- What the exercise asks -
Check each line of the data below for the word "moveTo", then extract the ones that have it.
Data for this exercise below:
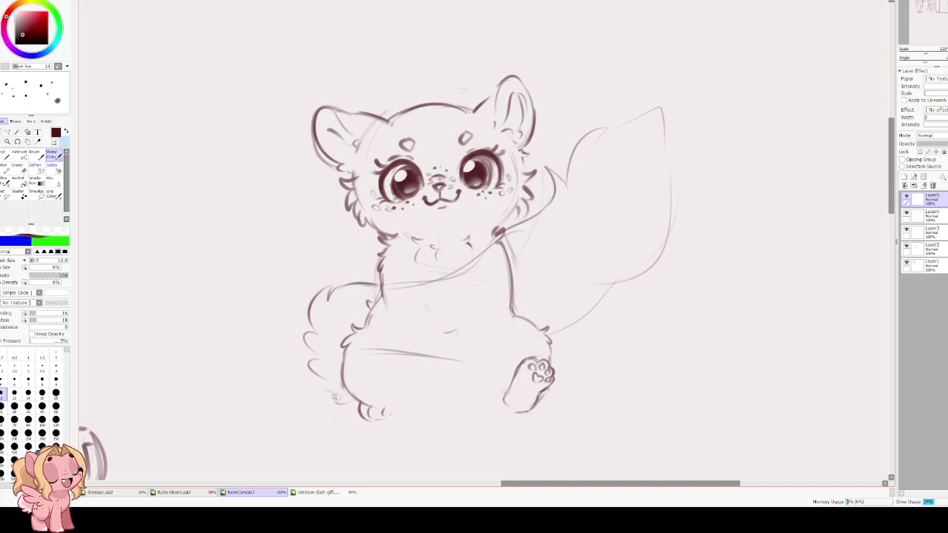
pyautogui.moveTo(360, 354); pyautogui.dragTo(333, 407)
End of Data for this exercise.
Data for this exercise below:
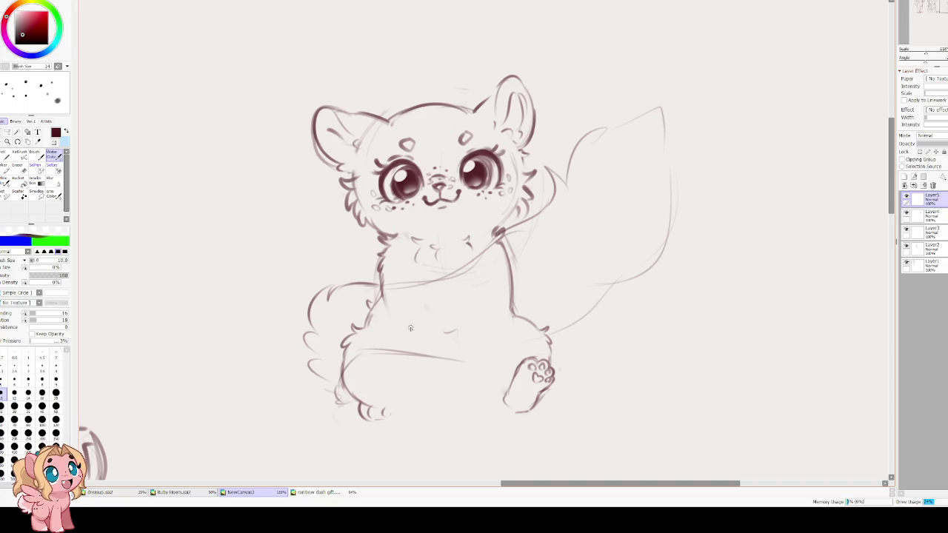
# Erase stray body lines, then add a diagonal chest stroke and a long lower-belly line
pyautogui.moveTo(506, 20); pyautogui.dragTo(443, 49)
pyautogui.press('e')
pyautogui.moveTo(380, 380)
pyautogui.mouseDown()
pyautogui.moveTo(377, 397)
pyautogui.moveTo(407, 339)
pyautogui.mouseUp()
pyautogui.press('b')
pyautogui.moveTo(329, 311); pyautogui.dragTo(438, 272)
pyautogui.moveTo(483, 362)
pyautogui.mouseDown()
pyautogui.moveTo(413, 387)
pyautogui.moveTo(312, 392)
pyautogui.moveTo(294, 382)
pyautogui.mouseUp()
End of Data for this exercise.
- Exercise response -
pyautogui.moveTo(360, 354); pyautogui.dragTo(333, 407)
pyautogui.moveTo(506, 20); pyautogui.dragTo(443, 49)
pyautogui.moveTo(380, 380)
pyautogui.moveTo(377, 397)
pyautogui.moveTo(407, 339)
pyautogui.moveTo(329, 311); pyautogui.dragTo(438, 272)
pyautogui.moveTo(483, 362)
pyautogui.moveTo(413, 387)
pyautogui.moveTo(312, 392)
pyautogui.moveTo(294, 382)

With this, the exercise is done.